Document text:

He sees parents who take extended leaves or quit their jobs to be with their kids while they receive treatment and the financial toll that it takes on them. Barnett helps as much as he can, sometimes as a motivational speaker at fundraisers for kids in the burn center.

“It’s nice to be able to provide for those families,” said Barnett.


The AMSOIL decision


Barnett is a true believer in AMSOIL. He was introduced to AMSOIL through Harrell, who was an AMSOIL Dealer when he and Barnett started working together.

“He used everything from Break-in Oil to MP and Racing Oil,” said Barnett. “I have tried other brands, but always come back to AMSOIL. You can have great results elsewhere in the engine, but if bearing life isn’t good, then it’s time to make a change. Bearing life is just imperative.

“We strictly base the decision to use AMSOIL on what we see in the engines after 25 to 30 runs. That is why we stayed with AMSOIL and why we have never turned back.”


Driving forward


Barnett still has goals to chase down.

“I don’t think I’m done climbing,” he said. “I have aspirations to go to top-fuel racing. It’s something I’ve always wanted to do, and I may have the opportunity to at least license and see if I can catch a ride.”

But, for now Barnett plans to continue with Beer Money as the flagship of his program.

“Some people may think that’s sad, but I love that thing and it does pretty well. It may look like a pile of junk, but I love it.”

Supplied material:
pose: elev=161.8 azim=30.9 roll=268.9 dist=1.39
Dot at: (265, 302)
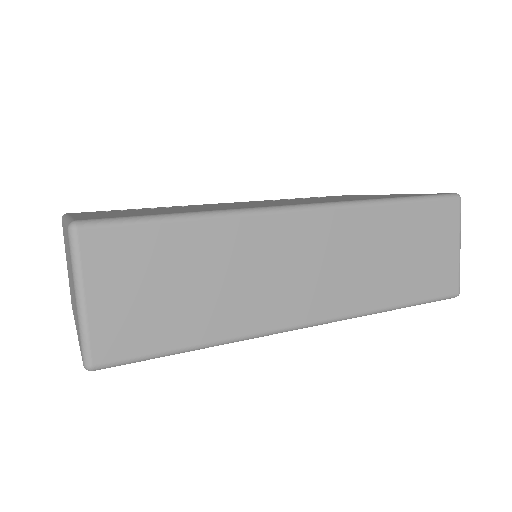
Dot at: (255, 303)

Task instructions:
1 > According to the text about Barnett, how many runs do they wait before judging the engines when deciding to use AMSOIL?
2 > Write out the part of the text about Barnett that begins at the words "He sees parents" and stops after "started working together.", replacing "fundraisers" with "benefit events".

Answers:
1 > 25 to 30 runs

2 >
He sees parents who take extended leaves or quit their jobs to be with their kids while they receive treatment and the financial toll that it takes on them. Barnett helps as much as he can, sometimes as a motivational speaker at benefit events for kids in the burn center.

“It’s nice to be able to provide for those families,” said Barnett.


The AMSOIL decision


Barnett is a true believer in AMSOIL. He was introduced to AMSOIL through Harrell, who was an AMSOIL Dealer when he and Barnett started working together.